(Collected data)
※ ※ ※

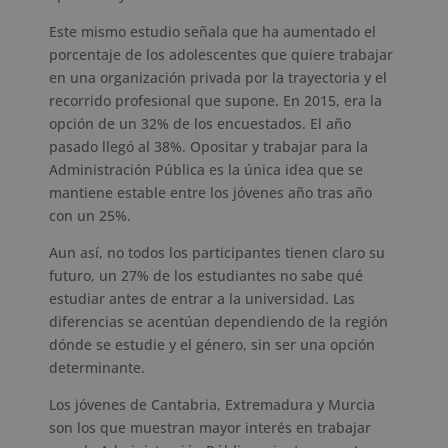
Este mismo estudio señala que ha aumentado el
porcentaje de los adolescentes que quiere trabajar
en una organización privada por la trayectoria y el
recorrido profesional que supone. En 2015, era la
opción de un 32% de los encuestados. El año
pasado llegó al 38%. Opositar y trabajar para la
Administración Pública es la única idea que se
mantiene estable entre los jóvenes año tras año
con un 25%.
Aun así, no todos los participantes tienen claro su
futuro, un 27% de los estudiantes no sabe qué
estudiar antes de entrar a la universidad. Las
diferencias se acentúan dependiendo de la región
dónde se estudie y el género, sin ser una opción
determinante.
Los jóvenes de Cantabria, Extremadura y Murcia
son los que muestran mayor interés en trabajar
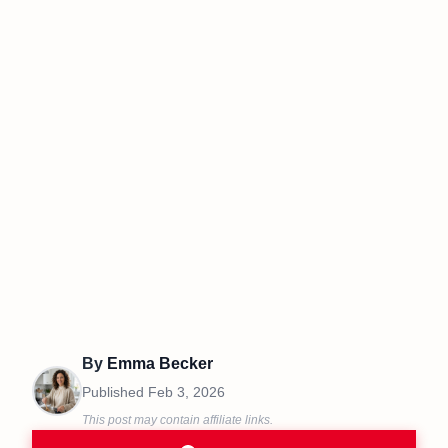
By
Emma Becker
Published
Feb 3, 2026
This post may contain affiliate links.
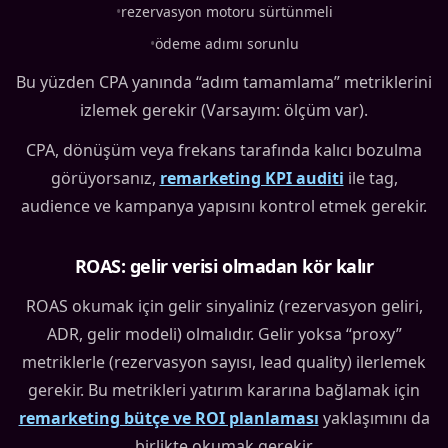
•
rezervasyon motoru sürtünmeli
•
ödeme adımı sorunlu
Bu yüzden CPA yanında “adım tamamlama” metriklerini
izlemek gerekir (Varsayım: ölçüm var).
CPA, dönüşüm veya frekans tarafında kalıcı bozulma
görüyorsanız,
remarketing KPI auditi
ile tag,
audience ve kampanya yapısını kontrol etmek gerekir.
ROAS: gelir verisi olmadan kör kalır
ROAS okumak için gelir sinyaliniz (rezervasyon geliri,
ADR, gelir modeli) olmalıdır. Gelir yoksa “proxy”
metriklerle (rezervasyon sayısı, lead quality) ilerlemek
gerekir. Bu metrikleri yatırım kararına bağlamak için
remarketing bütçe ve ROI planlaması
yaklaşımını da
birlikte okumak gerekir.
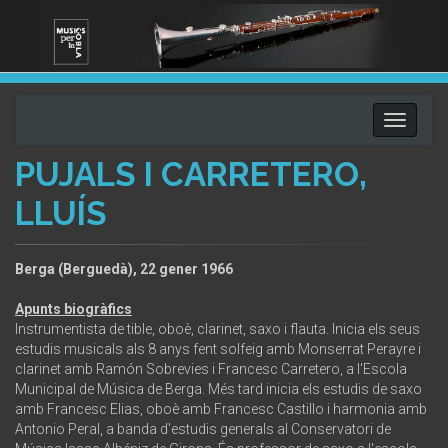
Toggle
navigati
PUJALS I CARRETERO,
LLUÍS
Berga (Berguedà), 22 gener 1966
Apunts biogràfics
Instrumentista de tible, oboè, clarinet, saxo i flauta. Inicia els seus
estudis musicals als 8 anys fent solfeig amb Monserrat Perayre i
clarinet amb Ramón Sobrevies i Francesc Carretero, a l'Escola
Municipal de Música de Berga. Més tard inicia els estudis de saxo
amb Francesc Elias, oboè amb Francesc Castillo i harmonia amb
Antonio Peral, a banda d'estudis generals al Conservatori de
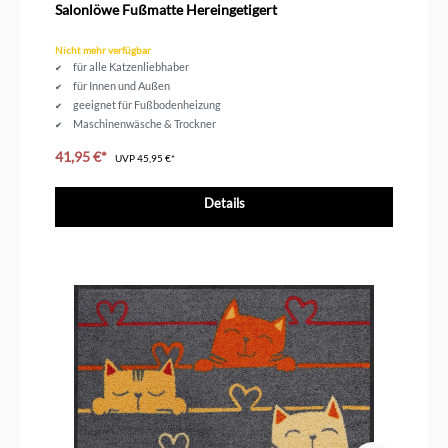
Salonlöwe Fußmatte Hereingetigert
Nicht mehr verfügbar
für alle Katzenliebhaber
für Innen und Außen
geeignet für Fußbodenheizung
Maschinenwäsche & Trockner
Größe 75 x 50 cm
41,95 €*
UVP
45,95 €*
Details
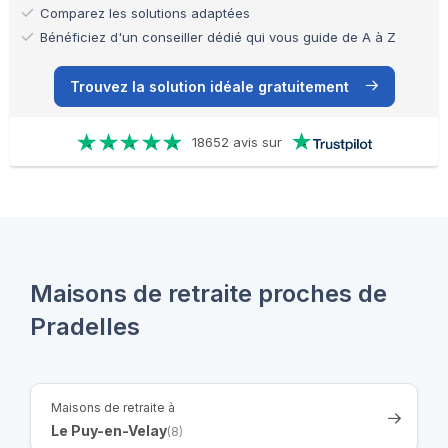
Comparez les solutions adaptées
Bénéficiez d'un conseiller dédié qui vous guide de A à Z
Trouvez la solution idéale gratuitement
18652 avis sur
Maisons de retraite proches de
Pradelles
Maisons de retraite à
Le Puy-en-Velay
(8)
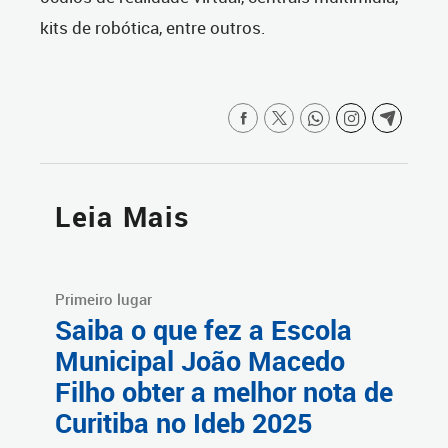
kits de robótica, entre outros.
Leia Mais
Primeiro lugar
Saiba o que fez a Escola
Municipal João Macedo
Filho obter a melhor nota de
Curitiba no Ideb 2025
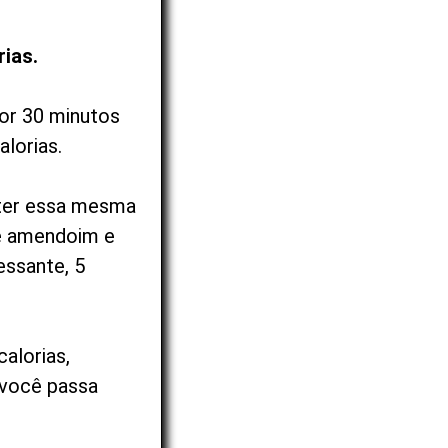
rias.
por 30 minutos
alorias.
ater essa mesma
e amendoim e
essante, 5
alorias,
 você passa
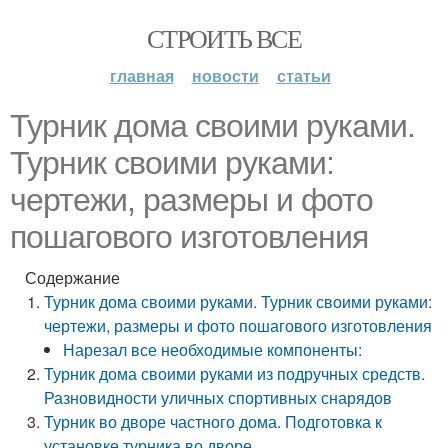
СТРОИТЬ ВСЕ
главная
новости
статьи
Турник дома своими руками.
Турник своими руками:
чертежи, размеры и фото
пошагового изготовления
Содержание
Турник дома своими руками. Турник своими руками:
чертежи, размеры и фото пошагового изготовления
Нарезал все необходимые компоненты:
Турник дома своими руками из подручных средств.
Разновидности уличных спортивных снарядов
Турник во дворе частного дома. Подготовка к
установке турника во дворе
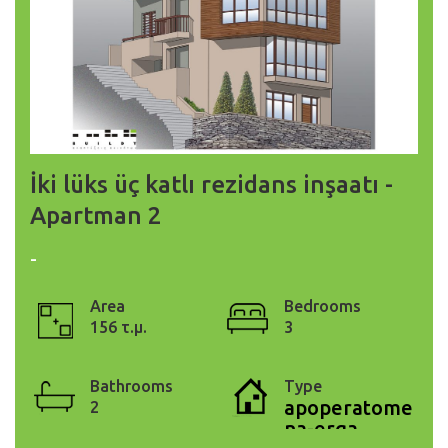
İki lüks üç katlı rezidans inşaatı -
Apartman 2
-
Area
Bedrooms
156 τ.μ.
3
Bathrooms
Type
apoperatome
2
na-erga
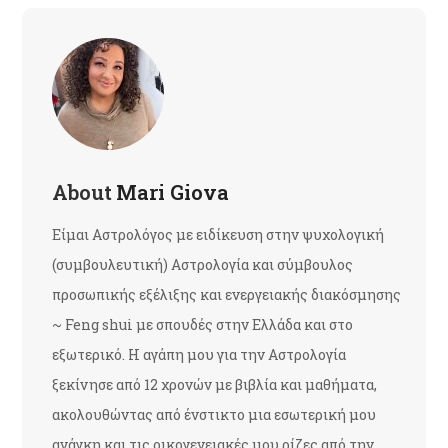
About
Mari Giova
Είμαι Αστρολόγος με ειδίκευση στην ψυχολογική
(συμβουλευτική) Αστρολογία και σύμβουλος
προσωπικής εξέλιξης και ενεργειακής διακόσμησης
~ Feng shui με σπουδές στην Ελλάδα και στο
εξωτερικό. Η αγάπη μου για την Αστρολογία
ξεκίνησε από 12 χρονών με βιβλία και μαθήματα,
ακολουθώντας από ένστικτο μια εσωτερική μου
ανάγκη και τις οικογενειακές μου ρίζες από την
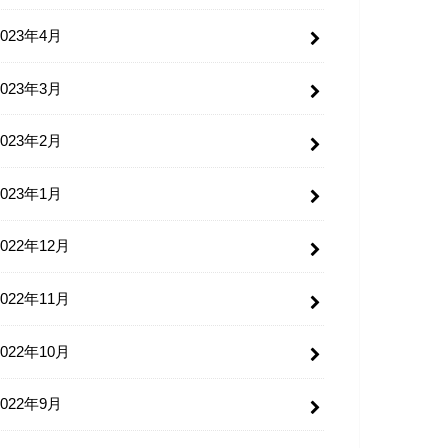
2023年4月
2023年3月
2023年2月
2023年1月
2022年12月
2022年11月
2022年10月
2022年9月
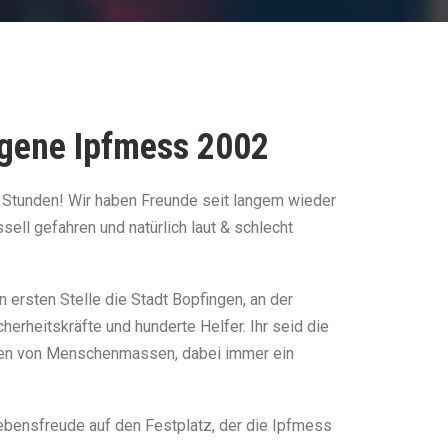
ungene Ipfmess 2002
e Stunden! Wir haben Freunde seit langem wieder
ssell gefahren und natürlich laut & schlecht
 ersten Stelle die Stadt Bopfingen, an der
herheitskräfte und hunderte Helfer. Ihr seid die
eben von Menschenmassen, dabei immer ein
 Lebensfreude auf den Festplatz, der die Ipfmess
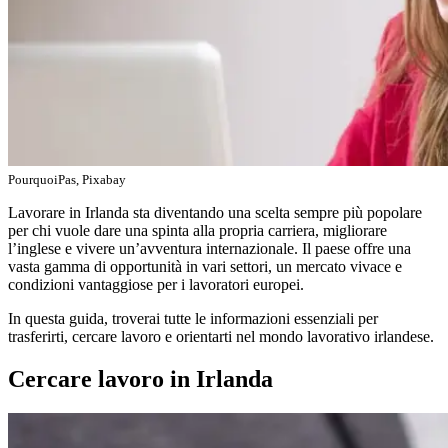
PourquoiPas, Pixabay
Lavorare in Irlanda sta diventando una scelta sempre più popolare
per chi vuole dare una spinta alla propria carriera, migliorare
l’inglese e vivere un’avventura internazionale. Il paese offre una
vasta gamma di opportunità in vari settori, un mercato vivace e
condizioni vantaggiose per i lavoratori europei.
In questa guida, troverai tutte le informazioni essenziali per
trasferirti, cercare lavoro e orientarti nel mondo lavorativo irlandese.
Cercare lavoro in Irlanda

※ ※ ※

What you are asked to do
Output every record above exactly, leaving out the pictures.

Result
Este mismo estudio señala que ha aumentado el
porcentaje de los adolescentes que quiere trabajar
en una organización privada por la trayectoria y el
recorrido profesional que supone. En 2015, era la
opción de un 32% de los encuestados. El año
pasado llegó al 38%. Opositar y trabajar para la
Administración Pública es la única idea que se
mantiene estable entre los jóvenes año tras año
con un 25%.
Aun así, no todos los participantes tienen claro su
futuro, un 27% de los estudiantes no sabe qué
estudiar antes de entrar a la universidad. Las
diferencias se acentúan dependiendo de la región
dónde se estudie y el género, sin ser una opción
determinante.
Los jóvenes de Cantabria, Extremadura y Murcia
son los que muestran mayor interés en trabajar
By
Emma Becker
Published
Feb 3, 2026
This post may contain affiliate links.
•
rezervasyon motoru sürtünmeli
•
ödeme adımı sorunlu
Bu yüzden CPA yanında “adım tamamlama” metriklerini
izlemek gerekir (Varsayım: ölçüm var).
CPA, dönüşüm veya frekans tarafında kalıcı bozulma
görüyorsanız,
remarketing KPI auditi
ile tag,
audience ve kampanya yapısını kontrol etmek gerekir.
ROAS: gelir verisi olmadan kör kalır
ROAS okumak için gelir sinyaliniz (rezervasyon geliri,
ADR, gelir modeli) olmalıdır. Gelir yoksa “proxy”
metriklerle (rezervasyon sayısı, lead quality) ilerlemek
gerekir. Bu metrikleri yatırım kararına bağlamak için
remarketing bütçe ve ROI planlaması
yaklaşımını da
birlikte okumak gerekir.
Toggle
navigati
PUJALS I CARRETERO,
LLUÍS
Berga (Berguedà), 22 gener 1966
Apunts biogràfics
Instrumentista de tible, oboè, clarinet, saxo i flauta. Inicia els seus
estudis musicals als 8 anys fent solfeig amb Monserrat Perayre i
clarinet amb Ramón Sobrevies i Francesc Carretero, a l'Escola
Municipal de Música de Berga. Més tard inicia els estudis de saxo
amb Francesc Elias, oboè amb Francesc Castillo i harmonia amb
Antonio Peral, a banda d'estudis generals al Conservatori de
Salonlöwe Fußmatte Hereingetigert
Nicht mehr verfügbar
für alle Katzenliebhaber
für Innen und Außen
geeignet für Fußbodenheizung
Maschinenwäsche & Trockner
Größe 75 x 50 cm
41,95 €*
UVP
45,95 €*
Details
Comparez les solutions adaptées
Bénéficiez d'un conseiller dédié qui vous guide de A à Z
Trouvez la solution idéale gratuitement
18652 avis sur
Maisons de retraite proches de
Pradelles
Maisons de retraite à
Le Puy-en-Velay
(8)
kits de robótica, entre outros.
Leia Mais
Primeiro lugar
Saiba o que fez a Escola
Municipal João Macedo
Filho obter a melhor nota de
Curitiba no Ideb 2025
rias.
por 30 minutos
alorias.
ater essa mesma
e amendoim e
essante, 5
alorias,
 você passa
СТРОИТЬ ВСЕ
главная
новости
статьи
Турник дома своими руками.
Турник своими руками:
чертежи, размеры и фото
пошагового изготовления
Содержание
Турник дома своими руками. Турник своими руками:
чертежи, размеры и фото пошагового изготовления
Нарезал все необходимые компоненты:
Турник дома своими руками из подручных средств.
Разновидности уличных спортивных снарядов
Турник во дворе частного дома. Подготовка к
установке турника во дворе
İki lüks üç katlı rezidans inşaatı -
Apartman 2
-
Area
Bedrooms
156 τ.μ.
3
Bathrooms
Type
apoperatome
2
na-erga
About
Mari Giova
Είμαι Αστρολόγος με ειδίκευση στην ψυχολογική
(συμβουλευτική) Αστρολογία και σύμβουλος
προσωπικής εξέλιξης και ενεργειακής διακόσμησης
~ Feng shui με σπουδές στην Ελλάδα και στο
εξωτερικό. Η αγάπη μου για την Αστρολογία
ξεκίνησε από 12 χρονών με βιβλία και μαθήματα,
ακολουθώντας από ένστικτο μια εσωτερική μου
ανάγκη και τις οικογενειακές μου ρίζες από την
2023年4月
2023年3月
2023年2月
2023年1月
2022年12月
2022年11月
2022年10月
2022年9月
ungene Ipfmess 2002
e Stunden! Wir haben Freunde seit langem wieder
ssell gefahren und natürlich laut & schlecht
 ersten Stelle die Stadt Bopfingen, an der
herheitskräfte und hunderte Helfer. Ihr seid die
eben von Menschenmassen, dabei immer ein
 Lebensfreude auf den Festplatz, der die Ipfmess
PourquoiPas, Pixabay
Lavorare in Irlanda sta diventando una scelta sempre più popolare
per chi vuole dare una spinta alla propria carriera, migliorare
l’inglese e vivere un’avventura internazionale. Il paese offre una
vasta gamma di opportunità in vari settori, un mercato vivace e
condizioni vantaggiose per i lavoratori europei.
In questa guida, troverai tutte le informazioni essenziali per
trasferirti, cercare lavoro e orientarti nel mondo lavorativo irlandese.
Cercare lavoro in Irlanda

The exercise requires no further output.